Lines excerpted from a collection
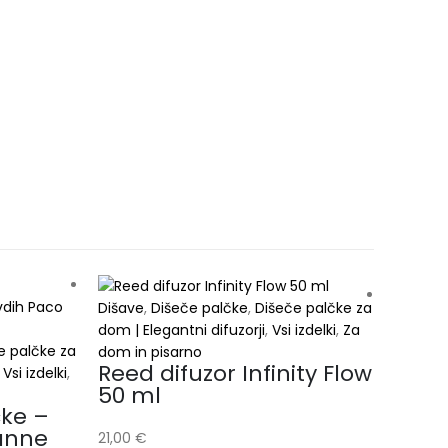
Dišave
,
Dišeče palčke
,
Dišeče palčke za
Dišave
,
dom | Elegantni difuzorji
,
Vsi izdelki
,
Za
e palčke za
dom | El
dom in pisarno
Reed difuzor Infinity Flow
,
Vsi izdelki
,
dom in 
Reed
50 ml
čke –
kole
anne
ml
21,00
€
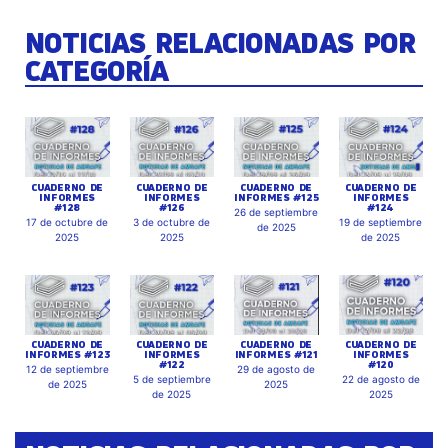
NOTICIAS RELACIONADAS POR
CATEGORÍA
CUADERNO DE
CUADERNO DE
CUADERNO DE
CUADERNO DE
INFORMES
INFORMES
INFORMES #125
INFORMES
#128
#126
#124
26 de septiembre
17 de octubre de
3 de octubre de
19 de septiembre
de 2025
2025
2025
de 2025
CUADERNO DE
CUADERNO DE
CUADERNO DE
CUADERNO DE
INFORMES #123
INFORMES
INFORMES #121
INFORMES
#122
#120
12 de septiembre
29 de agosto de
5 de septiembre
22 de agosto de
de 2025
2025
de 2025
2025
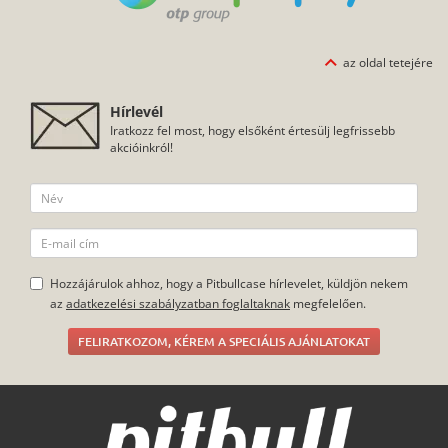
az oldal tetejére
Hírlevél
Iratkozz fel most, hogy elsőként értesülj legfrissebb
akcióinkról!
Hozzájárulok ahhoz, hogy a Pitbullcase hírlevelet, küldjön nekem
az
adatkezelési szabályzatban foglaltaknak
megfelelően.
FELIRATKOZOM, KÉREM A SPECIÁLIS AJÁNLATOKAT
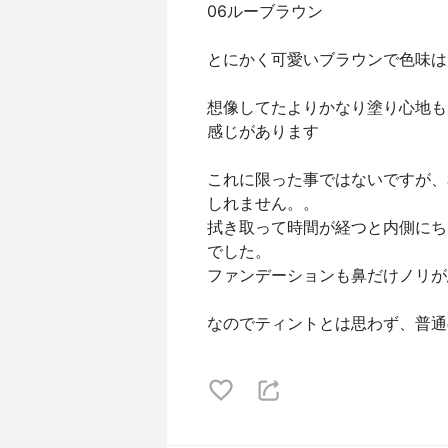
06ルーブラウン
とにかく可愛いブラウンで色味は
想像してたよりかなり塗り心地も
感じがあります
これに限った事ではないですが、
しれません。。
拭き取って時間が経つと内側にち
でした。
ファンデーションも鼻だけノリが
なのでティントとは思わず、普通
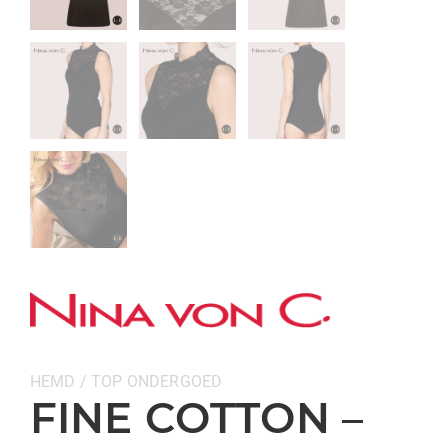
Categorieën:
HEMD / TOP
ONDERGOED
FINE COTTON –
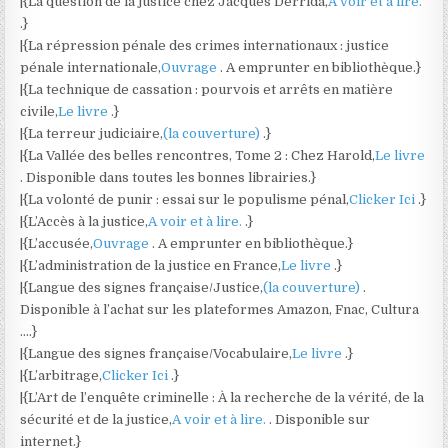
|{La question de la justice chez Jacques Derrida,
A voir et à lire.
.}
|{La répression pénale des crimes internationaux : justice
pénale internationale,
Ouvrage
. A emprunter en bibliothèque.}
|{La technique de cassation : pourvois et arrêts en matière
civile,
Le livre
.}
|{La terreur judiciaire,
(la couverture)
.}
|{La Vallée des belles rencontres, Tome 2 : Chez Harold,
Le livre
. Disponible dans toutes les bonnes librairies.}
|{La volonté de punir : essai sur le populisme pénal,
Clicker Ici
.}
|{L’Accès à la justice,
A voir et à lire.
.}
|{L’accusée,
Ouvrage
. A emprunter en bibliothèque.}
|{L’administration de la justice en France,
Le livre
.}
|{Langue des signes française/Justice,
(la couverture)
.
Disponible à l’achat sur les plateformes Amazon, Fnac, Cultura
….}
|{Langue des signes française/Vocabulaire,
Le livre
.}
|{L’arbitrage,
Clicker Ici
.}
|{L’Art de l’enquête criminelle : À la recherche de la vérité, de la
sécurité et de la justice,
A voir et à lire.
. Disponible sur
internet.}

==

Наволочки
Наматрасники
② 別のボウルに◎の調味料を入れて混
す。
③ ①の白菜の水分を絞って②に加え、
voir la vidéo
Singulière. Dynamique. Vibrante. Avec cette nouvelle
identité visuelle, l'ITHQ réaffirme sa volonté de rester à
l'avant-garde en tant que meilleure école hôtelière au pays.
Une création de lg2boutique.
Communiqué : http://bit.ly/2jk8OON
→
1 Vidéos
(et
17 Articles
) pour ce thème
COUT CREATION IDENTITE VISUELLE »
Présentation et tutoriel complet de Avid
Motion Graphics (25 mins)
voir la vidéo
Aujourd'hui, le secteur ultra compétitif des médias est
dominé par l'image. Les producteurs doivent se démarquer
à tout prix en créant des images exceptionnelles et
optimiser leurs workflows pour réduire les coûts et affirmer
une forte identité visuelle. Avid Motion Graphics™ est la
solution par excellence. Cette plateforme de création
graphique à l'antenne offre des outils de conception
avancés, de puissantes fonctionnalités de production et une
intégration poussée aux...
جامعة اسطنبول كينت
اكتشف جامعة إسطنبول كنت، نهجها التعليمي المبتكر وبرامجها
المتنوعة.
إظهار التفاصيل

--

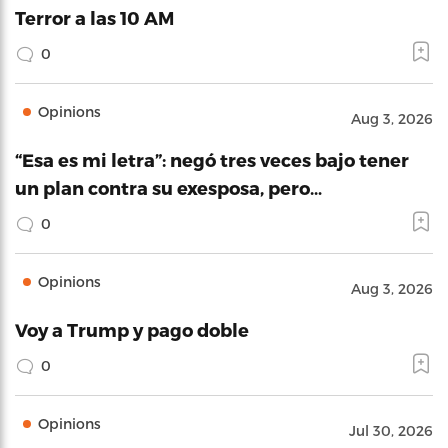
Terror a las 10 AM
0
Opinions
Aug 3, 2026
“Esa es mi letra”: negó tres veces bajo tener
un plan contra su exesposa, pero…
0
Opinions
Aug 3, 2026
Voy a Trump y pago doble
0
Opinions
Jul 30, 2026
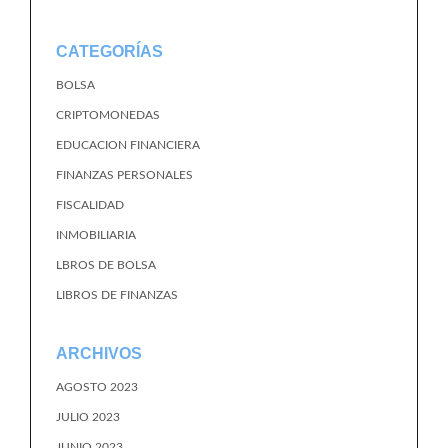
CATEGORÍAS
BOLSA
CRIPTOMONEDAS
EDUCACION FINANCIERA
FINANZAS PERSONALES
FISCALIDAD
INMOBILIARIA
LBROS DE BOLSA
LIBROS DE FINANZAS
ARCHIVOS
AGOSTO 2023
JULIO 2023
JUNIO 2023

WHAT THE TASK ASKS: Select each line above that contains the word "pénale", and copy those lines out.

TASK SOLUTION:
|{La répression pénale des crimes internationaux : justice
pénale internationale,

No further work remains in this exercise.